▶ _Selected passage_
Additionally, EM algorithm [20, 39] is implemented with the following steps:

1.
Initialize μ_k, ∑_kand π_k, and calculate initial likelihood.
2.
E-step:

$$ \gamma \left({z}_{nk}\right)=\frac{\pi_kN\left({x}_n|{\mu}_k,{\varSigma}_k\right)}{\sum \limits_{j=1}^K{\pi}_jN\left({x}_n|{\mu}_j,{\varSigma}_j\right)} $$

(6)

3.
M-step:

$$ {\mu}_k^{new}=\frac{1}{N_k}\sum \limits_{n=1}^N\gamma \left({z}_{nk}\right){x}_n, $$

(7)

$$ {\varSigma}_k^{new}=\frac{1}{N_k}\sum \limits_{n=1}^N\gamma \left({z}_{nk}\right)\left({x}_n-{\mu}_k^{new}\right){\left({x}_n-{\mu}_k^{new}\right)}^T $$

(8)

$$ \frac{\pi_kN\left(x|{\mu}_k,{\varSigma}_k\right)}{\sum \limits_{j=1}^K{\pi}_jN\left(x|{\mu}_j,{\varSigma}_j\right)}, $$

(9)

Where

$$ {N}_k=\sum \limits_{n=1}^N\gamma \left({z}_{nk}\right). $$

(10)

4.
Log likelihood Evaluation

$$ \ln p\left(X|\pi, \mu, \varSigma \right)=\sum \limits_{n=1}^N\ln \left\{\sum \limits_{k=1}^K{\pi}_kN\left({x}_n|{\mu}_k,{\varSigma}_k\right)\right\} $$

(11)

E-Step 2 would be returned until convergence criterion is satisfied. Consequently, optimized parameter with result value can be obtained.

4.1.3 Time complexity of GMM approach

Theorem 2: the time complexity of GMM algorithm for social interest prediction is 0(n²k), given interest category number k and user posted message number n.
Proof: For initialization the variables of k initial categories, the execution time is 0(k); for E-step calculation, the execution time is 0(nk); for M-step calculation, the execution time is 0(n²k); for maximum likelihood function, the execution time is 0(nk). Therefore, GMM time complexity is 0(n²k). The theorem is proved.

4.1.4 Computation complexity

Theoretically, with the increasing number of s, the value of p(x) increases (refer to the Matlab simulation result in Fig. 3). It is obviously that (1) GMM is capable to achieve high prediction result (for example, it reaches over 0.9 when user posted messages is more than 375); (2) however, GMM may not work efficiently in case that user posted messages is not enough (for instance, the prediction accuracy would be less than 0.7 when s is less than 175). Therefore, in order to further improve prediction accuracy, it might be necessary to introduce some other methods.

▶ _Raw records_
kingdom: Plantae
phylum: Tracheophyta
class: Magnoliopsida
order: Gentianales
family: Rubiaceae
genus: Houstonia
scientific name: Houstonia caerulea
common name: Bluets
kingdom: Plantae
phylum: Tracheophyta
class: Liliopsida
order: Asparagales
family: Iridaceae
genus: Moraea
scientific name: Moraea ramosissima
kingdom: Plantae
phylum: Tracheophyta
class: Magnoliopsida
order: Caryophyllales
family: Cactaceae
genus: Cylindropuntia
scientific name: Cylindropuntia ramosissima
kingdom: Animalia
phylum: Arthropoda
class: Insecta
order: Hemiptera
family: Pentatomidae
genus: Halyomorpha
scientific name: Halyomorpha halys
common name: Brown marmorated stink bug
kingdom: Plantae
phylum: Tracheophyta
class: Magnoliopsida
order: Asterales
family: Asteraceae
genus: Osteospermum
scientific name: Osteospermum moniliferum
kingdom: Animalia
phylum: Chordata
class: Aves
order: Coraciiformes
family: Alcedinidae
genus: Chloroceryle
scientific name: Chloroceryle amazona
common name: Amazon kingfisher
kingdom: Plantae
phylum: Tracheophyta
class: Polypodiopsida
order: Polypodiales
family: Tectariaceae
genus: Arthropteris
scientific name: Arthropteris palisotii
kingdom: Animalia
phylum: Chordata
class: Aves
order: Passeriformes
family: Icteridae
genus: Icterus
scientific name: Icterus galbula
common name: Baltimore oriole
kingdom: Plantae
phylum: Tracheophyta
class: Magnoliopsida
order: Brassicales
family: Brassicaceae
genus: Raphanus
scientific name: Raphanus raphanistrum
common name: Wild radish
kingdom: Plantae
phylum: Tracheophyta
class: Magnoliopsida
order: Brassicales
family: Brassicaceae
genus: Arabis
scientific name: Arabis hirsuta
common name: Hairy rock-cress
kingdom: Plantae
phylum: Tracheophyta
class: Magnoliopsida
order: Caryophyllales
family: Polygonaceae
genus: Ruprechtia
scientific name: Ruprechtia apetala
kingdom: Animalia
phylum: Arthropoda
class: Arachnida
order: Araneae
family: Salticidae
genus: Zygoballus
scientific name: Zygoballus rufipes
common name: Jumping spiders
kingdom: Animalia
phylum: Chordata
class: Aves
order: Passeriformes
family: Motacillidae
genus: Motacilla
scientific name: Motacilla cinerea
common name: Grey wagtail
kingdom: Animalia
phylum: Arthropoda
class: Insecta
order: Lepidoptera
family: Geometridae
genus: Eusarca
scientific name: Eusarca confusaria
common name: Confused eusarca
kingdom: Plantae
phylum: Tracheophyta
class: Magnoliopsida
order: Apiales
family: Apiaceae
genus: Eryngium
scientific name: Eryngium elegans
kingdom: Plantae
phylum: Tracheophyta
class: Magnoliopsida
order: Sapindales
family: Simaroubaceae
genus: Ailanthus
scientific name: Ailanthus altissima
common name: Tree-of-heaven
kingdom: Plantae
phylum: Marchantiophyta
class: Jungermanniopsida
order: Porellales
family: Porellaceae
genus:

▶ _Parts of the exercise_
[1] In the records, reproduce the lines starting at the line that has "common name: Bluets" and stopping after the line that has "scientific name: Halyomorpha halys".
[2] Continue the passage on the GMM approach to social interest prediction from its last sentence.

▶ _Answers to the tasks_
[1]
common name: Bluets
kingdom: Plantae
phylum: Tracheophyta
class: Liliopsida
order: Asparagales
family: Iridaceae
genus: Moraea
scientific name: Moraea ramosissima
kingdom: Plantae
phylum: Tracheophyta
class: Magnoliopsida
order: Caryophyllales
family: Cactaceae
genus: Cylindropuntia
scientific name: Cylindropuntia ramosissima
kingdom: Animalia
phylum: Arthropoda
class: Insecta
order: Hemiptera
family: Pentatomidae
genus: Halyomorpha
scientific name: Halyomorpha halys

[2]
4.2 Markov chain model (MCM)

GMM based interest prediction is content based approach that require as much as user posted message as possible. This might be not efficient for users when posted message is inadequate. On the other hand, Markov model is status based prediction approach that might generate reliable result as long as its status chain has been constructed [17]. Therefore, Markov based interest prediction might be implementable for further improvement of prediction accuracy.

4.2.1 Markov chain model

Our previous work [42] has modeled user interest prediction in social network as a triplet MC = < X, A, λ>, in which A is transition rate matrix:

$$ A=\left({p}_{ij}\right)=\left[\begin{array}{cccccc}{P}_{11}& {P}_{12}& ...& {P}_{1j}& ...& {P}_{1n}\\ {}{P}_{21}& {P}_{22}& ...& {P}_{2j}& ...& {P}_{2n}\\ {}...& ...& ...& ...& ...& ...\\ {}{P}_{i1}& {P}_{i2}& ...& {P}_{ij}& ...& {P}_{in}\\ {}...& ...& ...& ...& ...& ...\\ {}{P}_{n1}& {P}_{n2}& ...& {P}_{nj}& ...& {P}_{nn}\end{array}\right] $$

(12)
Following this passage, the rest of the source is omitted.